We are mindful that the mere fact that the parties make cross-motions for summary judgment does not necessarily mean that there are no disputed issues of material fact and does not necessarily permit the judge to render judgment in favor of one side or the other. However, in this case, the parties had in fact agreed that all of the underlying material facts were those reflected by the written record before the court. Given the unique procedural history of the litigation, which was drawn out over two and one-half years, the court was justified in concluding that the parties had in effect and in substance agreed to a trial of the reinstatement claim on the written record.

Id. at 112. Thus, the decision in Starsky had nothing to do in substance with summary judgment; and therefore could not, and should not, be cited for anything concerning summary judgment, except perhaps in showing how summary judgment could be converted to a bench trial on a written record.

I'll freely admit that this is the civil procedure nerd in me coming out. This makes a difference because the "real" rule is that in summary judgment, the judge makes no factual findings; if there is a dispute over the facts, the matter must be sent to trial, and whether the judge finds "facts" or not is a legal question reviewed de novo (that is, without any purported weight given to the trial judge's opinion). Sadly, it's not a unique circumstance; I've seen the same citation, for the same proposition, in three different matters, involving lawyers from a Certain Law School (not all at the same firm, either). The different burden was "outcome-determinative" in two of those three matters, and influenced the course of oral argument in the third.

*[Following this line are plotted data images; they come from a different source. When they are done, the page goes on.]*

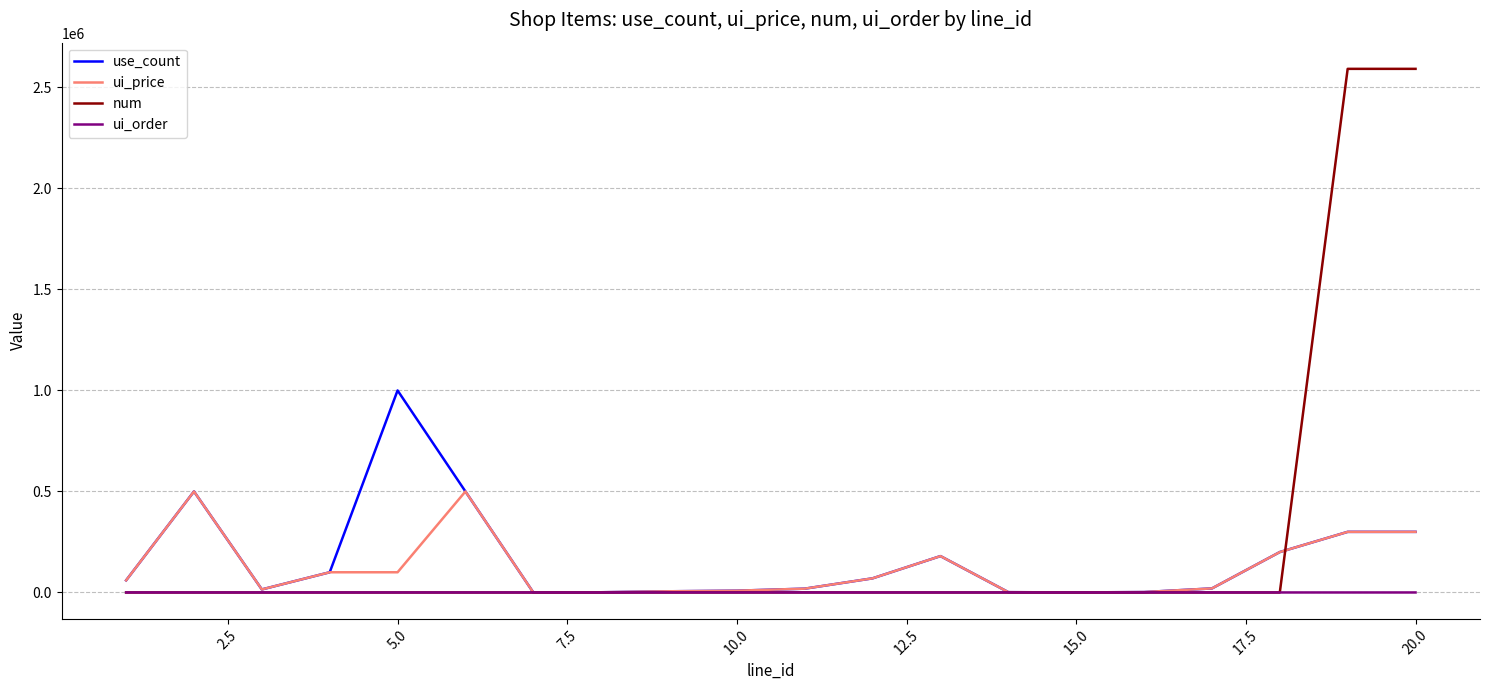

What is the highest value of the ui_order series?

10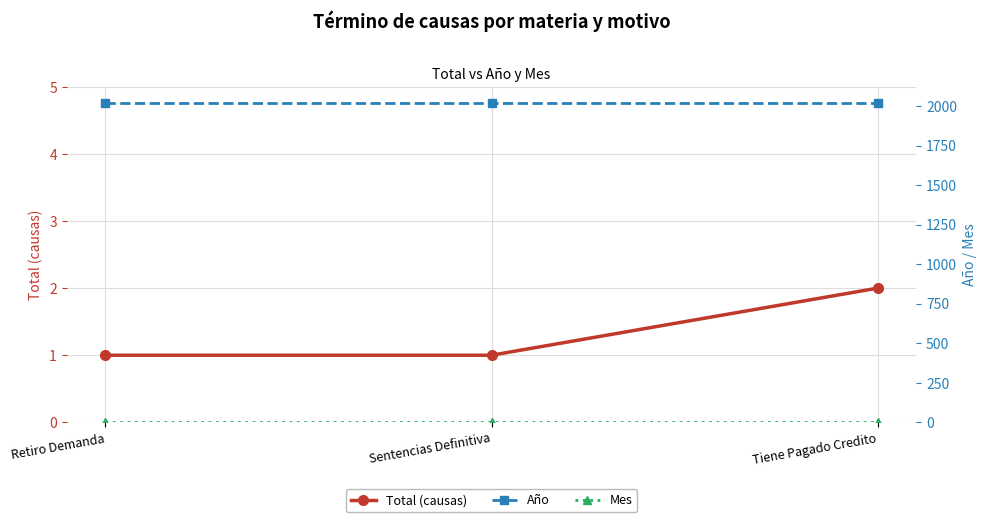

At Retiro Demanda, list the series in order from smallest to largest.

Total (causas), Mes, Año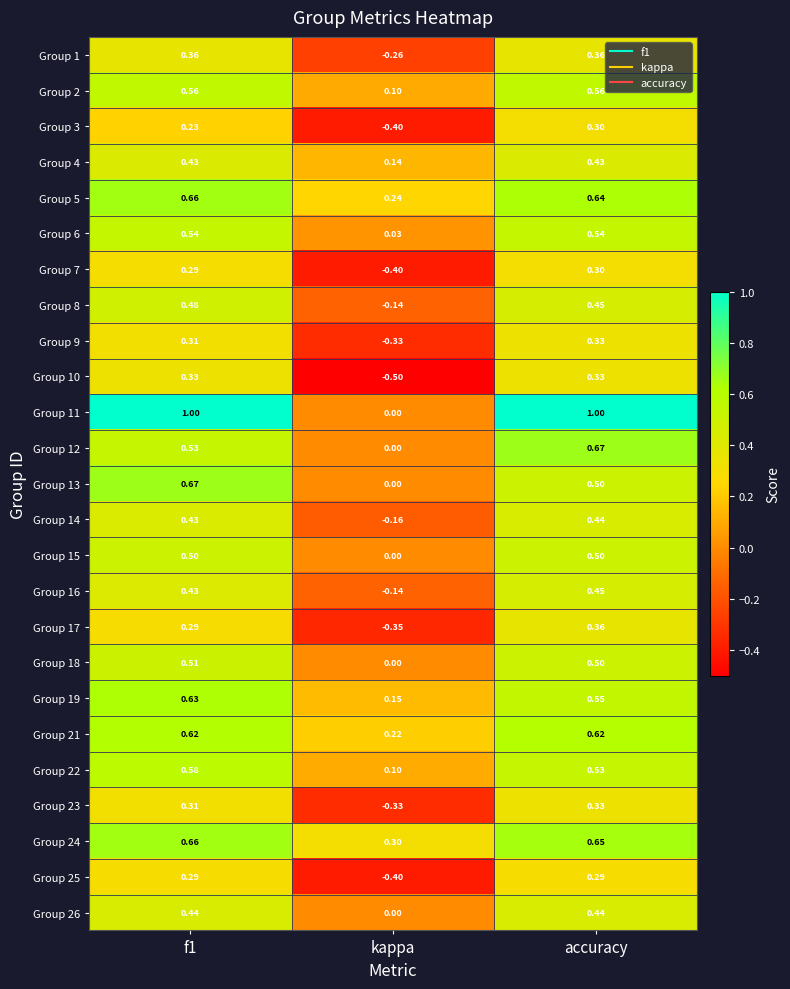

At which label does Group 15 reach its minimum?

kappa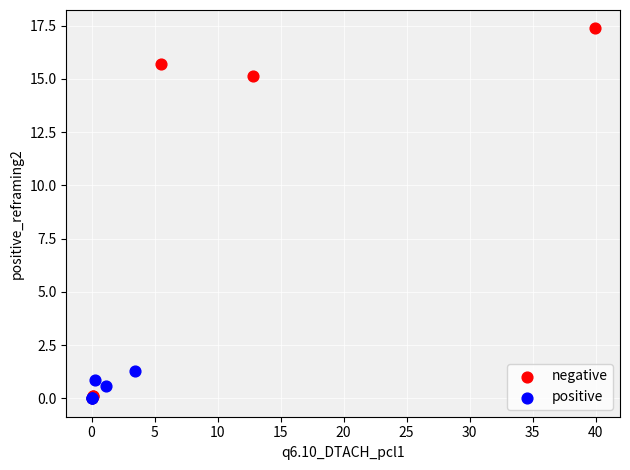

Which series contains the highest Y value?

negative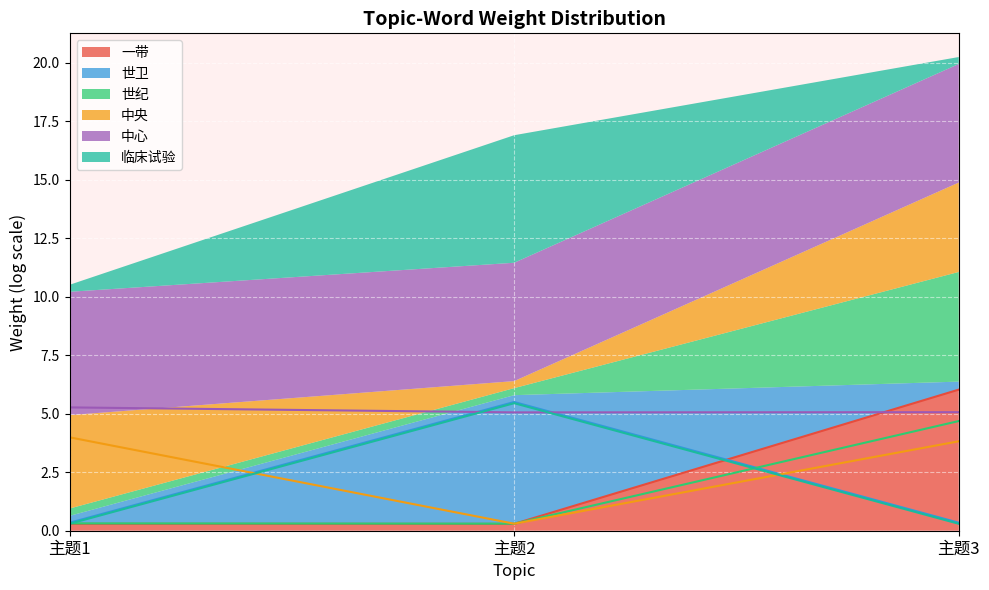

Is it true that 中央 equals 5.5 at 主题3?

False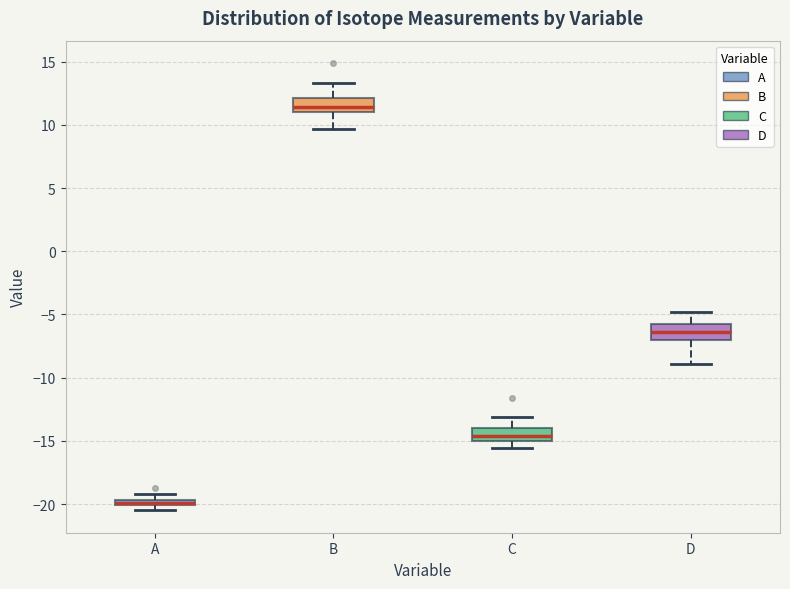

Which box has the lowest median line?

A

There is no meaningful content without context; legal judgment, which is what we're supposed to begin to develop in law school, is supposed to determine how much context is relevant to a given statement in an opinion. In the Starsky example, it's pretty clear that the individuals who cite it for the proposition that factfinding on summary judgment are reviewed for clear error didn't read the whole case, or even the whole paragraph in which the soundbite appears. That indicates to me that their law school was defective in developing at least that aspect of their legal judgment. That is also where I disagree, at least a little bit, with Professor Solum's formulation. Perhaps this is only a matter of emphasis, or of terminology, or of explication; but it is nonetheless an issue that deserves further attention.